The new MapR release auto-synchronizes storage, database and search indices to support complex, real-time applications, Norris says. It also includes comprehensive security auditing, Apache Drill support and the latest Hadoop 2.7 and YARN features.
"Designed as a large-scale batch data analysis system, Hadoop is not often associated with operational analytics or transaction processing," Carl W. Olofson, research vice president, data management software research, IDC, said in a statement today.
[Related: MapR adds self-service SQL Analytics ]
"Hadoop adds tremendous value for decision management at the strategic and operational levels, but still is emerging as a framework for making tactical decisions 'in the moment'. With Hadoop innovations — such as those in MapR 5.0 — happening every day, enterprises should consider using Hadoop as a 'Decision Data Platform' that functions as a single platform for handling both live operational data and real-time analytics," Olofson said.
[ Related: MapR offers free Hadoop training and certifications ]
New features in MapR 5.0 include the following:
- Extension of the MapR Real-time, Reliable Data Transport framework, which is used in the MapR-DB Table Replication capability to deliver and synchronize data in real time to external compute engines. The first external compute engine MapR is supporting is Elasticsearch. This support enables synchronized full-text search indexes automatically without writing custom code.
- Support for Hadoop 2.7 and YARN 2.7 to enable new features like YARN application rolling updates.
- Additional data governance and security, including comprehensive auditing for all data accesses via log files in JSON format. This enables reporting, validation and analysis with Apache Drill. The release also supports Drill 1.x, including Drill Views. This feature delivers secure access to field-level data in files.

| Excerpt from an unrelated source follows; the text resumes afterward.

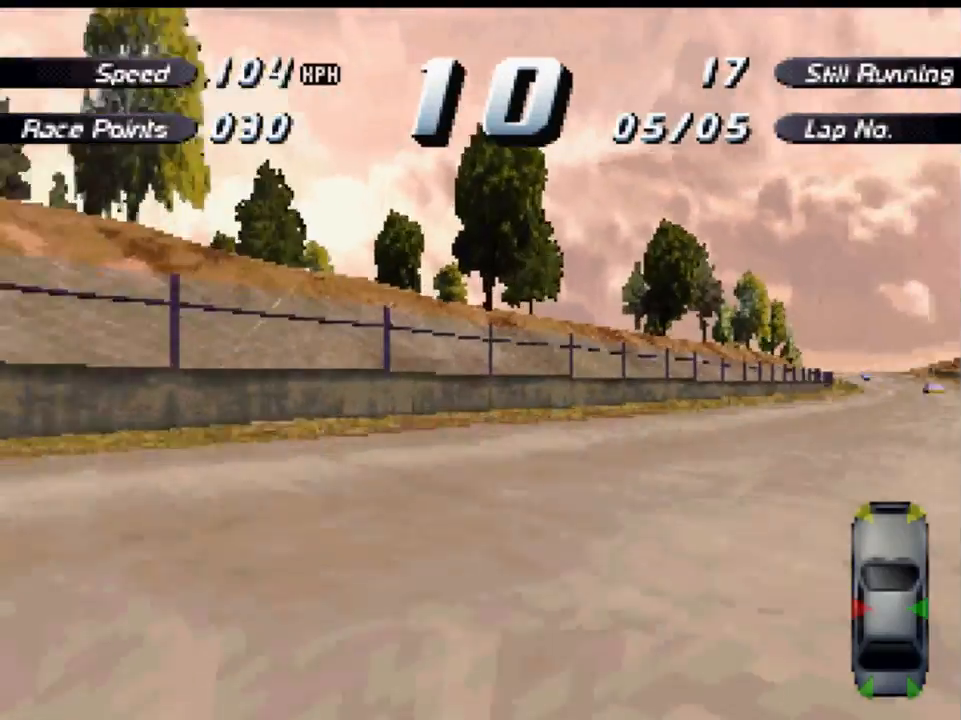
{"buttons": ["A", "DPAD_LEFT"], "left_stick": "center", "right_stick": "center", "events": [[300, "DPAD_RIGHT", "up"], [433, "DPAD_LEFT", "down"]]}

The new version of MapR is expected to be available within 30 days.
To make it easier to deploy Hadoop clusters, MapR has also introduced new auto-provisioning templates that apply software-defined concepts to give organizations the ability to deploy a cluster with appliance-like convenience, without the need for specific hardware.
[Related: MapR aims to take SQL-on-Hadoop to next level ]
Users can deploy MapR Auto-Provisioning Templates via the MapR Installer, which provides auto-layout that optimizes the layout of selected services and hardware, rack awareness that automatically distributes critical services across failure domains and health checks that test servers to ensure they will perform optimally after installation.
Norris says the module will support the deployment of the following configurations:
- Data Lake: Common Hadoop Services. This configuration includes the most common services deployed in an Apache Hadoop cluster, including YARN, MapReduce, Spark and Hive.
- Data Exploration: Interactive SQL with Apache Drill. This configuration provides services needed for users to perform schema-free interactive exploration of their data.
- Operational Analytics: NoSQL Database with MapR-DB. This configuration deploys the MapR distributed NoSQL database, enabling both operational HBase applications to read and write at high rates, and analytic applications to perform in-situ data processing.